I'm implementing a protocol over serial ports on Linux. The protocol is based on a request answer scheme so the throughput is limited by the time it takes to send a packet to a device and get an answer. The devices are mostly arm based and run Linux >= 3.0. I'm having troubles reducing the round trip time below 10ms (115200 baud, 8 data bit, no parity, 7 byte per message).
What IO interfaces will give me the lowest latency: select, poll, epoll or polling by hand with ioctl? Does blocking or non blocking IO impact latency?
I tried setting the low_latency flag with setserial. But it seemed like it had no effect.
Are there any other things I can try to reduce latency? Since I control all devices it would even be possible to patch the kernel, but its preferred not to.
---- Edit ----
The serial controller uses is an 16550A.
Request / answer schemes tends to be inefficient, and it shows up quickly on serial port. If you are interested in throughtput, look at windowed protocol, like kermit file sending protocol.
Now if you want to stick with your protocol and reduce latency, select, poll, read will all give you roughly the same latency, because as Andy Ross indicated, the real latency is in the hardware FIFO handling.
If you are lucky, you can tweak the driver behaviour without patching, but you still need to look at the driver code. However, having the ARM handle a 10 kHz interrupt rate will certainly not be good for the overall system performance...
Another options is to pad your packet so that you hit the FIFO threshold every time. It will also confirm that if it is or not a FIFO threshold problem.

The data -
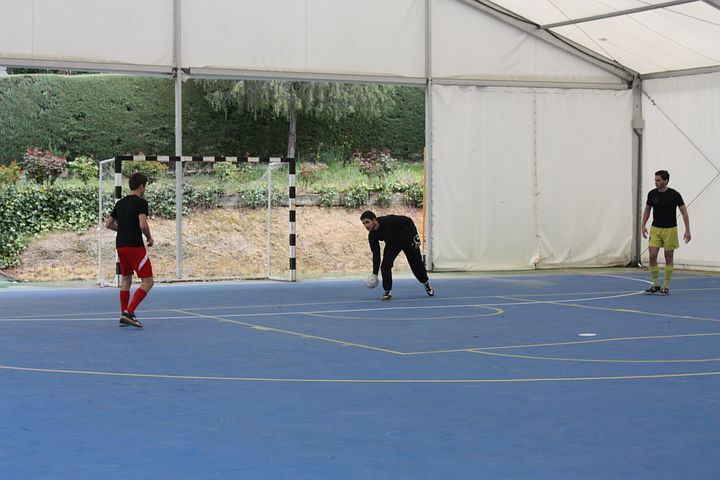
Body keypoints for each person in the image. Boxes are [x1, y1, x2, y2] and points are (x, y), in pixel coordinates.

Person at [105, 172, 155, 327]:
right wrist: (149, 237)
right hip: (135, 246)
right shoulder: (141, 202)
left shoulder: (120, 203)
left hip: (120, 245)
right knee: (148, 281)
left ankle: (123, 316)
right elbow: (142, 224)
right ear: (141, 186)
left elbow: (108, 224)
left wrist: (123, 229)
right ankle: (129, 312)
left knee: (126, 280)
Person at [360, 210, 434, 301]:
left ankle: (426, 284)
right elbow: (376, 254)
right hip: (393, 244)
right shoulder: (372, 235)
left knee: (416, 266)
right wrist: (375, 273)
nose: (366, 226)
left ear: (374, 220)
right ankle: (387, 291)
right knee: (385, 266)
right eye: (364, 224)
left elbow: (408, 220)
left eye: (367, 222)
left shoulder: (388, 220)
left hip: (408, 240)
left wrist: (416, 237)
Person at [641, 169, 691, 295]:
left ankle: (666, 285)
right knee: (652, 256)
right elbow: (647, 210)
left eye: (658, 180)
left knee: (669, 257)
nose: (656, 182)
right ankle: (656, 284)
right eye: (655, 180)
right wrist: (643, 225)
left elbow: (684, 211)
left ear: (666, 181)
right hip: (655, 229)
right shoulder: (652, 194)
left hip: (670, 230)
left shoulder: (674, 195)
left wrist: (687, 230)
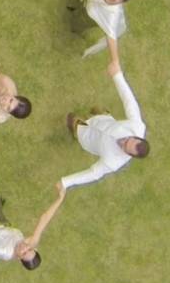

Tasks -
A) Translate into Spanish this sentence from the serial-port latency thread: "I tried setting the low_latency flag with setserial."
B) Answer these from the serial-port latency thread:
(i) What baud rate is used?
(ii) Which serial controller is in use?
(iii) Which file sending protocol is named as an example of a windowed protocol?
C) Please write out the part of the serial-port latency thread that opens with the words "I'm implementing a" and closes with "IO impact latency?".

Solutions -
A) Intenté activar el indicador low_latency con setserial.

B)
(i) 115200 baud.
(ii) A 16550A.
(iii) The kermit file sending protocol.

C)
I'm implementing a protocol over serial ports on Linux. The protocol is based on a request answer scheme so the throughput is limited by the time it takes to send a packet to a device and get an answer. The devices are mostly arm based and run Linux >= 3.0. I'm having troubles reducing the round trip time below 10ms (115200 baud, 8 data bit, no parity, 7 byte per message).
What IO interfaces will give me the lowest latency: select, poll, epoll or polling by hand with ioctl? Does blocking or non blocking IO impact latency?